I noticed a (seemingly) weird behavior while using sklearn's PCA on 2D standardized datasets: I kept getting the same principal axes: $\pm\left(\begin{gathered}\sqrt{0.5}\\
\sqrt{0.5}
\end{gathered}
\right)$ and $\pm\left(\begin{gathered}\sqrt{0.5}\\
-\sqrt{0.5}
\end{gathered}
\right)$ (i.e. the lines $y = x$ and $y = -x$), even when I significantly changed the dataset.

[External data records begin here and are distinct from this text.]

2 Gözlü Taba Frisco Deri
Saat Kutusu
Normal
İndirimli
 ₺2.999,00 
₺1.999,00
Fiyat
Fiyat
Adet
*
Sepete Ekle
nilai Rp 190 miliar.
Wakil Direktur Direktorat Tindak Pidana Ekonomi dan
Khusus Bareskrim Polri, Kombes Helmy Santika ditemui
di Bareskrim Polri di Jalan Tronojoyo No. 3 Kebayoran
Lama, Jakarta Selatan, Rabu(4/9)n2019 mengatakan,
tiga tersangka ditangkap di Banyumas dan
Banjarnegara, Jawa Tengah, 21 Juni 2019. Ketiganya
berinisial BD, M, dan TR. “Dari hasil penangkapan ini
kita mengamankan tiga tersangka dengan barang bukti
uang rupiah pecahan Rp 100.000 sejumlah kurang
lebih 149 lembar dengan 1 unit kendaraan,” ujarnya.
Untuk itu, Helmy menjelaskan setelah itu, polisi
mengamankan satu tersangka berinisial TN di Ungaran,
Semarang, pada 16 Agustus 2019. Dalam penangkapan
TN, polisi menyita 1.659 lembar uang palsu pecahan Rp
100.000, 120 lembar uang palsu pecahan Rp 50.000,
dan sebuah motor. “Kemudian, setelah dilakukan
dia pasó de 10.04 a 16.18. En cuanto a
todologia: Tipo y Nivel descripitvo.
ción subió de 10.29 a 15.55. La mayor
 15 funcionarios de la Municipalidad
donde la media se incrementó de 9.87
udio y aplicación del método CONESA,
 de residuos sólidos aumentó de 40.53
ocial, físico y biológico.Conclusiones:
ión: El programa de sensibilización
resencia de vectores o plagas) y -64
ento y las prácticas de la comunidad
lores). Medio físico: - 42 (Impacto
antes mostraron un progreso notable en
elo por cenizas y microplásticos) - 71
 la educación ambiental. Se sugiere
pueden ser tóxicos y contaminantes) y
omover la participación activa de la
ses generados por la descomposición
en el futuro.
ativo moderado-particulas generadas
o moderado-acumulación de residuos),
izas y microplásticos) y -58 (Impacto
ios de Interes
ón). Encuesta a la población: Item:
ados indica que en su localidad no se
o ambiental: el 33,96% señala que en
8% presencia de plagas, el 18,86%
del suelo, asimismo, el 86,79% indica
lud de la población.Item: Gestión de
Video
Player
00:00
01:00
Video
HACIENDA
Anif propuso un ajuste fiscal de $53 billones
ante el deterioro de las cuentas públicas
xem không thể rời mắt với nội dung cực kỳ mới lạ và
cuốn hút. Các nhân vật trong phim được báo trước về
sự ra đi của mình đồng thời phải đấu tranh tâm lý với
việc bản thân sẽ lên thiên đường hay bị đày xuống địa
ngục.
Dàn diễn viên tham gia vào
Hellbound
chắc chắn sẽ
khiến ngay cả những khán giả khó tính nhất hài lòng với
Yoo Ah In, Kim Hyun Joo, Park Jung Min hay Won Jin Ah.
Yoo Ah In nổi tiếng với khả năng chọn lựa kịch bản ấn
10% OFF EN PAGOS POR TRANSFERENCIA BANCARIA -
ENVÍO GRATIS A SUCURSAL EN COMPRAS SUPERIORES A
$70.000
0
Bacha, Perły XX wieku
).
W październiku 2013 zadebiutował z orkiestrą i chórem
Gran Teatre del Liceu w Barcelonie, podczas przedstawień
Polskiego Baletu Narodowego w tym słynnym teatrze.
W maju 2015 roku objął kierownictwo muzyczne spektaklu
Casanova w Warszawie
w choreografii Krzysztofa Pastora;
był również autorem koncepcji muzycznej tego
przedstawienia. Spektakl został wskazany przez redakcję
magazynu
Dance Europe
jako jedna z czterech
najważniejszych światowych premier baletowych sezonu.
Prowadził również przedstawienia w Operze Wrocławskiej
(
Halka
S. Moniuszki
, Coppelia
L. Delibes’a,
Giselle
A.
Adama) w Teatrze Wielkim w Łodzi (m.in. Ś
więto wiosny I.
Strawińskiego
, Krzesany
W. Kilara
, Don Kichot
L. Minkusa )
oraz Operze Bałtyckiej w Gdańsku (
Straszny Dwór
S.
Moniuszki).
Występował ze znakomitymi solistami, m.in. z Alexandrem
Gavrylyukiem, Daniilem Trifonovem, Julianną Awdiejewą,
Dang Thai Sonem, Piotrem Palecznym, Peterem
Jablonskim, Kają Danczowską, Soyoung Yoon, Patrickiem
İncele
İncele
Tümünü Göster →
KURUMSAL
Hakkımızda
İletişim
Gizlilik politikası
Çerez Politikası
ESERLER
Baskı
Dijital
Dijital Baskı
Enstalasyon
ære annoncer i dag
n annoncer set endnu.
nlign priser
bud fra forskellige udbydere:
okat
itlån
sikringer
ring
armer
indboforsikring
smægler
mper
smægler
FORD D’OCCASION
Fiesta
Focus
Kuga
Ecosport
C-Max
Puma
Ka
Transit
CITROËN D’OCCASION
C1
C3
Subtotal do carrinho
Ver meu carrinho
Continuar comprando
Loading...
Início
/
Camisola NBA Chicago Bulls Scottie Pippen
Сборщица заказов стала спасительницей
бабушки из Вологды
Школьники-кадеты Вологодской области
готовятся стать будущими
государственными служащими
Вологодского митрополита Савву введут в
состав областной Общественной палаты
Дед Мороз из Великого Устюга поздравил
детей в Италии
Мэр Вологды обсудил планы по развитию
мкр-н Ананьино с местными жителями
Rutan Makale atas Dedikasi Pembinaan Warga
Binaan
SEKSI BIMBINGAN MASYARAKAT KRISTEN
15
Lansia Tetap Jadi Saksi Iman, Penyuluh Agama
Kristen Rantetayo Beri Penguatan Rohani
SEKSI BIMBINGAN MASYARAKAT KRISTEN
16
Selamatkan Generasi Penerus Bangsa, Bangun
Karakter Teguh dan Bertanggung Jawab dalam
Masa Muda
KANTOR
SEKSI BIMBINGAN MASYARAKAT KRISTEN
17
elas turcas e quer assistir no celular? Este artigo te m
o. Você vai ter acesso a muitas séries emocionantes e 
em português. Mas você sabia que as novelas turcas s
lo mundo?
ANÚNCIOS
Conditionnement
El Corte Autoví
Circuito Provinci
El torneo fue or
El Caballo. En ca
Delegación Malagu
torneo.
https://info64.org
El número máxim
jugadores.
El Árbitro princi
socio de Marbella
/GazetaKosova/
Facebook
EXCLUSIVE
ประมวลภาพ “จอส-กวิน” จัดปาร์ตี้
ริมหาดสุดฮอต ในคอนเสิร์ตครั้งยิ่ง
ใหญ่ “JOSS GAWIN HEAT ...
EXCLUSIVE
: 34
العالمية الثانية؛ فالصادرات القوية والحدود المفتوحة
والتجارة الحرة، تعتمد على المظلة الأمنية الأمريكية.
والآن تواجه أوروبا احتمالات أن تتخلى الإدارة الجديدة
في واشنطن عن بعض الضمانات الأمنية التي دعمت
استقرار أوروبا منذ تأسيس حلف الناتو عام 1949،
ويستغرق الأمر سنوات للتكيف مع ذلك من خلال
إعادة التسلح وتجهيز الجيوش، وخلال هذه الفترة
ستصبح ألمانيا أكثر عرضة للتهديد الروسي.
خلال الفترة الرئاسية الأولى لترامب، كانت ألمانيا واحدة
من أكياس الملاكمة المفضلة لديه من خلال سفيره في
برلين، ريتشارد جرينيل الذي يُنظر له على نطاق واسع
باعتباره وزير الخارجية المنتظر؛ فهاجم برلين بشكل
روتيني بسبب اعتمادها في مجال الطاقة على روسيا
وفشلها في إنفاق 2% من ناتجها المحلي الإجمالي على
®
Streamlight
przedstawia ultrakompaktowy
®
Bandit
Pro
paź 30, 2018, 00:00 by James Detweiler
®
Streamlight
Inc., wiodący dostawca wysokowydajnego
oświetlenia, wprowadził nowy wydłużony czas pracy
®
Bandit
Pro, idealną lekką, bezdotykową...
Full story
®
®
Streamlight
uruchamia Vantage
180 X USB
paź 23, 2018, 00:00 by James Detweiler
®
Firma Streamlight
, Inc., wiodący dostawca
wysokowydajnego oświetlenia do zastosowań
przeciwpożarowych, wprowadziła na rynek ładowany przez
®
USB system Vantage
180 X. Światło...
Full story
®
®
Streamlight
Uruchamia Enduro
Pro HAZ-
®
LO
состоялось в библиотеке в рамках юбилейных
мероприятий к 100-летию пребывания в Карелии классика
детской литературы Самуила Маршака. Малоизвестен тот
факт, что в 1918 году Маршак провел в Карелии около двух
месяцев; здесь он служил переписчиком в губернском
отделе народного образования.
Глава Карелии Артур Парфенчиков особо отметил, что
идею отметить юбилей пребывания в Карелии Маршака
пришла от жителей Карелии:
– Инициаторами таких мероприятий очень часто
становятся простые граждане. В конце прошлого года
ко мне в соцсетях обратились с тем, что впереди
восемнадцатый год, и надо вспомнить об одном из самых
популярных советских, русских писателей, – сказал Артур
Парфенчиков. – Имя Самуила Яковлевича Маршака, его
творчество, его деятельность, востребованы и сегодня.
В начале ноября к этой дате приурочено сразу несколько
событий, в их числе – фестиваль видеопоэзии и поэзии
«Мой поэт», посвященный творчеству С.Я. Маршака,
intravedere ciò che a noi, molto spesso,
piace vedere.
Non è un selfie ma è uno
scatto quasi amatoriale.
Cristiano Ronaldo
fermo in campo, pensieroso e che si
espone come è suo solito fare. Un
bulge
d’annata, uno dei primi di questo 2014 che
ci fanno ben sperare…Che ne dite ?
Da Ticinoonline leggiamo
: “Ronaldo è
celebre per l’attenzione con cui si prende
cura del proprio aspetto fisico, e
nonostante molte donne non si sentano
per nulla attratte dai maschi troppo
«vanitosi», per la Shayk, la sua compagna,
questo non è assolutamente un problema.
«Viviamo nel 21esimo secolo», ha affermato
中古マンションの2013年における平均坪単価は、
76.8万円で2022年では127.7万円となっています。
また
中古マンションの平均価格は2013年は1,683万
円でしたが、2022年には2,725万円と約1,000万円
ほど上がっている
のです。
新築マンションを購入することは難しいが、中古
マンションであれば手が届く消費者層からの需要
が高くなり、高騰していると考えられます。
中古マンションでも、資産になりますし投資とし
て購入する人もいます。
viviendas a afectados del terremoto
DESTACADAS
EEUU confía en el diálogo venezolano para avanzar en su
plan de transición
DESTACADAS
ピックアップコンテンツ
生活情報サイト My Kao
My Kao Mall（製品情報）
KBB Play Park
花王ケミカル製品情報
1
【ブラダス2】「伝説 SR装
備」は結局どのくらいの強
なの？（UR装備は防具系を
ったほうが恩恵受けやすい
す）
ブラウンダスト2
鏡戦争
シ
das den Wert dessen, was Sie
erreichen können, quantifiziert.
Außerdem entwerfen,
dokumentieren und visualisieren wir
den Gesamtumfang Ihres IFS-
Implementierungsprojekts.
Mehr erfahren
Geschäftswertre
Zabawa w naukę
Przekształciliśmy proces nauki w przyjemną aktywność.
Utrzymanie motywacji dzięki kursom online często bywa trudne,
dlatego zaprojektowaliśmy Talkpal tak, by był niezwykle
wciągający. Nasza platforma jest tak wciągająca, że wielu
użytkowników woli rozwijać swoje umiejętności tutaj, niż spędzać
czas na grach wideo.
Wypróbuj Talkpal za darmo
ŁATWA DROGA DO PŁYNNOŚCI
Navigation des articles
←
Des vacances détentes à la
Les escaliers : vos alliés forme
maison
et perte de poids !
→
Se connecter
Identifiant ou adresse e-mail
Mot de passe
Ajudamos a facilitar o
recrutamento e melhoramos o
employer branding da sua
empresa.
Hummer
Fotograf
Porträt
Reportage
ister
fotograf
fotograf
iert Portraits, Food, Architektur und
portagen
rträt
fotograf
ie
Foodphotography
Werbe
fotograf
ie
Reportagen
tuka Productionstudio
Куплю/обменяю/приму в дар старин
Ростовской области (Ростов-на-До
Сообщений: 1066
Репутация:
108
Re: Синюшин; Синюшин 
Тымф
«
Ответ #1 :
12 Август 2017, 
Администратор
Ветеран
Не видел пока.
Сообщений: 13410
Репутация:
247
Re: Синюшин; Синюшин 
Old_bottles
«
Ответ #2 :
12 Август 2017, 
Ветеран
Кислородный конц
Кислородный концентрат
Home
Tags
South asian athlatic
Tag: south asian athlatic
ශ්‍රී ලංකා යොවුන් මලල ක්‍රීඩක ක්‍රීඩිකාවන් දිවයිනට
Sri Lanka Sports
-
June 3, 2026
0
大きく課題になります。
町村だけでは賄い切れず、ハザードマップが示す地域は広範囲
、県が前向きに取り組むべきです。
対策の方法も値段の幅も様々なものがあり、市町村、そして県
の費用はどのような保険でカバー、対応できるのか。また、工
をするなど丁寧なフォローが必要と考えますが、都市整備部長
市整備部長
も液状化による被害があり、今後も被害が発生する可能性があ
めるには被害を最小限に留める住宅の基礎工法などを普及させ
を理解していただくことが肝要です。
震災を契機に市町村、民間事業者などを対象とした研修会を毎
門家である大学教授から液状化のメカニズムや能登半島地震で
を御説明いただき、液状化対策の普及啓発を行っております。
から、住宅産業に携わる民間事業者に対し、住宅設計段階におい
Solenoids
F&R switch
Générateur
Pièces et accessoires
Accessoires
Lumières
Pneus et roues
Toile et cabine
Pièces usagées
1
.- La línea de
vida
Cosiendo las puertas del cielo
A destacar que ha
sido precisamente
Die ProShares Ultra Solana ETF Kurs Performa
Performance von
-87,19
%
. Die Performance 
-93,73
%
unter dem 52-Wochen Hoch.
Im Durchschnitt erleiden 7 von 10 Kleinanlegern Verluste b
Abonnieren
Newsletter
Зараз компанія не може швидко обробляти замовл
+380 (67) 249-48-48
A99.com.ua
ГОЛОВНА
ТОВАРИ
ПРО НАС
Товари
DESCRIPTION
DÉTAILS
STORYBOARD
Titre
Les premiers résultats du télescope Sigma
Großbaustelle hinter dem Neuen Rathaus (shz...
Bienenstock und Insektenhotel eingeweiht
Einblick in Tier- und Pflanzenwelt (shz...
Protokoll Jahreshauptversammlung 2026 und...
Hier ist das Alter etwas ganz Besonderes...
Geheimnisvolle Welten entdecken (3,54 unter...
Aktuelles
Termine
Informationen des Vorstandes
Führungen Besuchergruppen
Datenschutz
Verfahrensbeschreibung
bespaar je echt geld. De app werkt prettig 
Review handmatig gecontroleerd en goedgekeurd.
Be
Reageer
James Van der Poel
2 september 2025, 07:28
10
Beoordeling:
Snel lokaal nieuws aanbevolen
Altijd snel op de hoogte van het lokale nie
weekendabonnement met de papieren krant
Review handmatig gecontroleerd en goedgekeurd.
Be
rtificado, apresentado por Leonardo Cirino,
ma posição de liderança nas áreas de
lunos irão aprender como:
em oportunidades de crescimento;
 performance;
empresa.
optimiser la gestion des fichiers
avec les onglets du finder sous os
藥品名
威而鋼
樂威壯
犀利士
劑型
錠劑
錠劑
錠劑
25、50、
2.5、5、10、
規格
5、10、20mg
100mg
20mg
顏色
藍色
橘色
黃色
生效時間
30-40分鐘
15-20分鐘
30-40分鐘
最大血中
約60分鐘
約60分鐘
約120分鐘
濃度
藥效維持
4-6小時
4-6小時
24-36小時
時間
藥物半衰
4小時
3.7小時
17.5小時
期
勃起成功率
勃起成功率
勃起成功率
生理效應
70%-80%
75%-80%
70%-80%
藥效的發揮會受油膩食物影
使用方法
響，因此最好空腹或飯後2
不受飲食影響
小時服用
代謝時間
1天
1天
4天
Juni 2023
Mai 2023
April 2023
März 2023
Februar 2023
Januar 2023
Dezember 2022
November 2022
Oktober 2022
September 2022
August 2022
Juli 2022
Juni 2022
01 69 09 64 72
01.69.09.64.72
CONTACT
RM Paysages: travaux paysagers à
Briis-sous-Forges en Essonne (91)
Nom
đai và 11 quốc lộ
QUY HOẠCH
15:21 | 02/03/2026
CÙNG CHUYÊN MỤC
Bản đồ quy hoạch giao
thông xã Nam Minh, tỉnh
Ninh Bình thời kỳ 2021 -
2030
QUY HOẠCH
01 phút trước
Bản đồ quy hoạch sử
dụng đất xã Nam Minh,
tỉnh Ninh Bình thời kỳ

Just to be sure, I wrote a short script that demonstrates this behavior:
(The script creates nonsense datasets from different distributions, and standardizes and performs PCA on each dataset.)
import numpy as np
from sklearn.preprocessing import StandardScaler
from sklearn.decomposition import PCA
from sklearn.pipeline import make_pipeline
dists_funcs = [np.random.chisquare, np.random.exponential, np.random.power,
np.random.standard_gamma, np.random.weibull, np.random.rayleigh,
np.random.pareto, np.random.poisson, np.random.standard_t]
sqrt_of_half = 0.5 ** 0.5
n = 1000
for i, dist_func1 in enumerate(dists_funcs[:-1]):
dist_func2 = dists_funcs[i + 1]
X = np.array([(a, a * dist_func2(i + 2)) for a in dist_func1(i + 3, n)])
pipe = make_pipeline(StandardScaler(), PCA(n_components=2))
pipe.fit(X)
pca = pipe.named_steps['pca']
for principal_axe in pca.components_:
for z in principal_axe:
if abs(abs(z) - sqrt_of_half) > 1e-10:
print(f'got {principal_axe} in {i}')
print('done')
Is this behavior guaranteed? Is there an intuitive explanation for it?